Commodities Could Be Achilles Heel for European Equity Rally

  • Miners and oil shares are worst Stoxx 600 performers in 2017
  • Key is whether this reflects Chinese slowdown: Saxo Bank

Global Commodities Rally Bottoming Out

Just as European equity investors put the French election behind them, the old specter of a commodity downturn is returning to threaten gains.

After their strongest annual rally since 2009, mining stocks in the region are tumbling toward a bear market as commodities from iron ore to oil sink to lows not seen since last year. An extended slump could weigh on European equities, at a time when strategists are predicting a continuation of the reflation rally that picked up momentum after the first round of the French vote last month.
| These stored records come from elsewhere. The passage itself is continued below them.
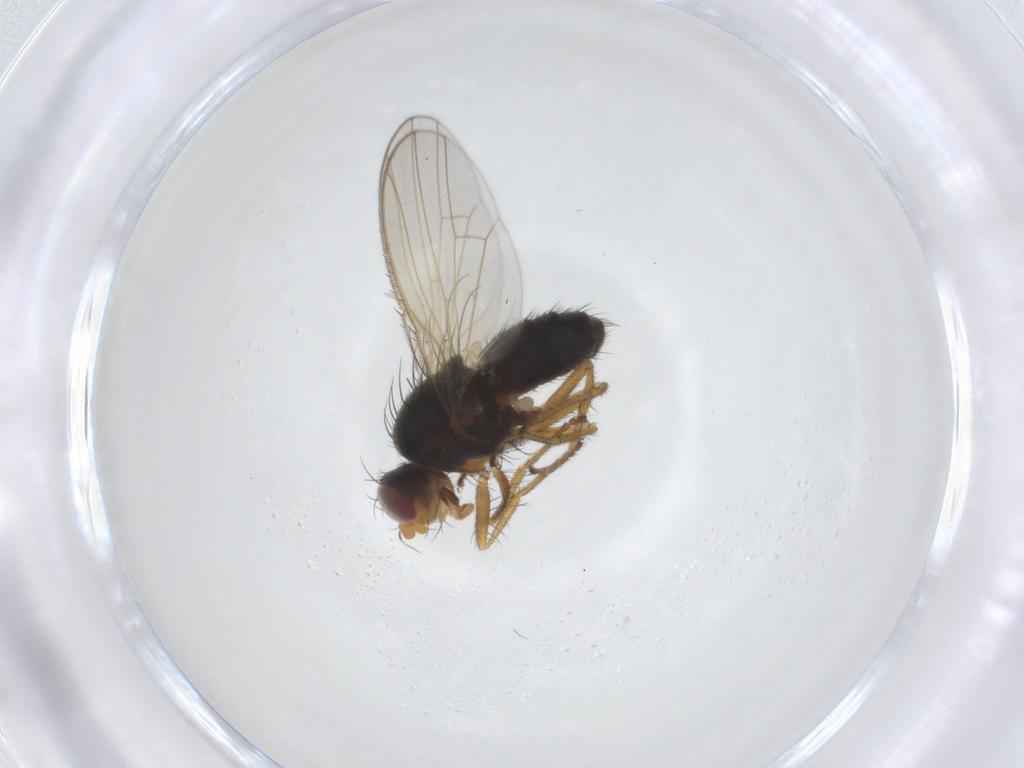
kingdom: Animalia
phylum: Arthropoda
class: Insecta
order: Diptera
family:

A sustained decline in metal and oil prices pose a dual threat to equities, both as a signal of slowing economy and as a drag on the profit of companies in those sectors. Optimism over a long-awaited corporate recovery is boosting European shares this year. With analysts projecting profit at miners will almost double in 2017, the biggest increase of any industry group in the Stoxx Europe 600 Index, any disappointment will weigh on the region’s overall corporate outlook.
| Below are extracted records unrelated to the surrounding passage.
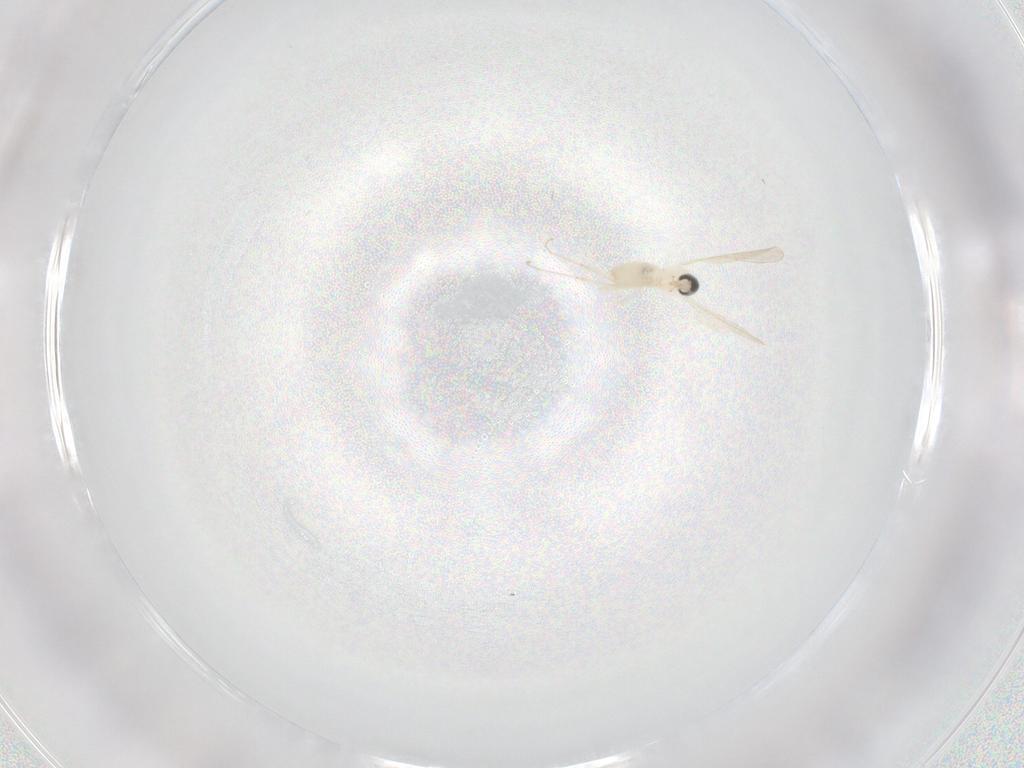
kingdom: Animalia
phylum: Arthropoda
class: Insecta
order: Diptera
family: Cecidomyiidae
Also key for stock investors is whether the plunge in commodities signals weaker demand, which could portend slower global growth. So far the answer has been mixed, with metal prices being hit by high stockpiles as well as Chinese policy makers’ campaign to rein in leverage.

“For European equities, what could be a little bit worrying is the pricing pressure we’re seeing across metals goes back to dynamics in the Chinese economy,” said Peter Garnry, head of equity strategy at Saxo Bank A/S in Copenhagen, Denmark. “When Asia slows down, you normally see an impact in Europe. We’re still positive on European equities, but if this out of China escalates then we’ll probably have to change our view.”
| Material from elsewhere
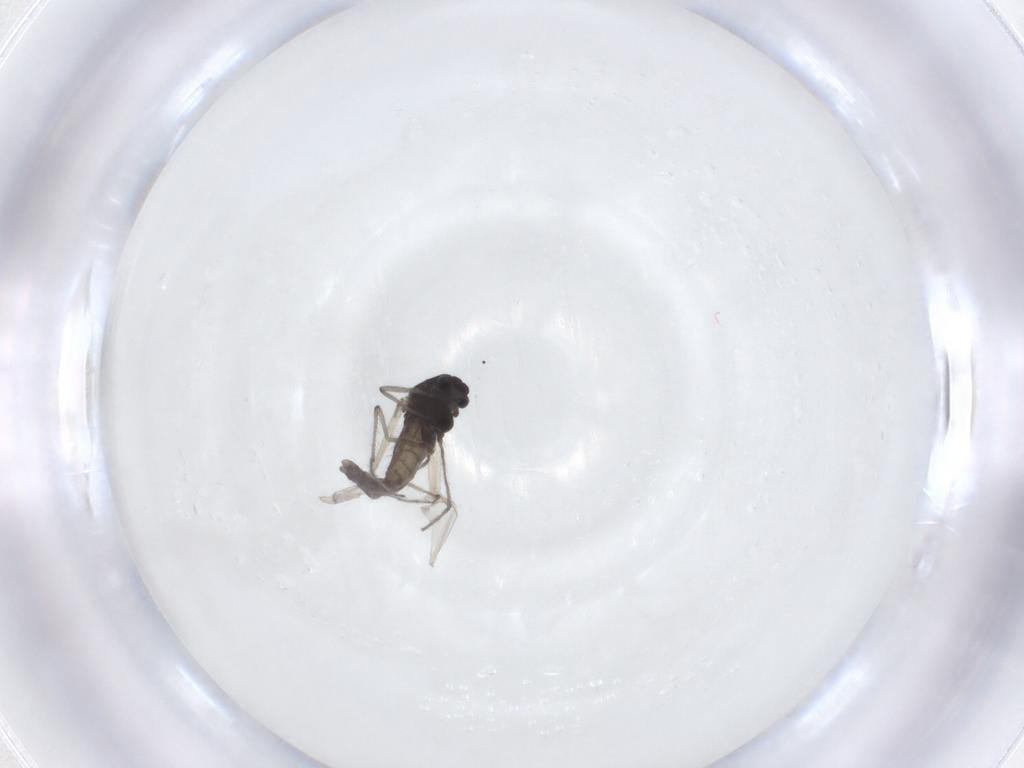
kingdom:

Historically, European stocks have broadly moved in line with commodity prices until early this year. In recent weeks, the pattern has broken. The Stoxx 600 rallied to a 21-month high on Tuesday, boosted by optimism over a victory for Emmanuel Macron in the French election, even as oil and metal prices declined. The benchmark was little changed as of 11:58 a.m. in London.

Cheaper valuation versus the U.S. and the strongest earnings growth in years have further strengthened the case for European stocks.

Some argue that lower commodity prices can act as a boost to other sectors. It slows inflation, which can delay monetary tightening and boost consumers’ purchasing power. While China has been tightening funding conditions lately, it has done so against the backdrop of steadier growth.

“Global demand looks healthy,” said William Hobbs, head of investment strategy at Barclays Plc’s wealth-management unit in London. “This suggests that we should still read lower commodity prices, particularly oil, as a net eventual benefit for the world economy.”

Still, sharp losses in material prices have spelled declines for European equities in the recent past. A global commodities rout in early 2016 sent the Stoxx 600 tumbling as much as 17 percent from the start of the year. Miners in the benchmark more than doubled since last year’s low, before sliding as much as 15 percent from a high reached about two months ago.

“With the French election behind us, the main risk for the European stocks is from the commodity prices,” said Guillermo Hernandez Sampere, head of trading at MPPM EK in Eppstein, Germany. “Commodity markets might be the chance for the fast money to leave the European equity market.”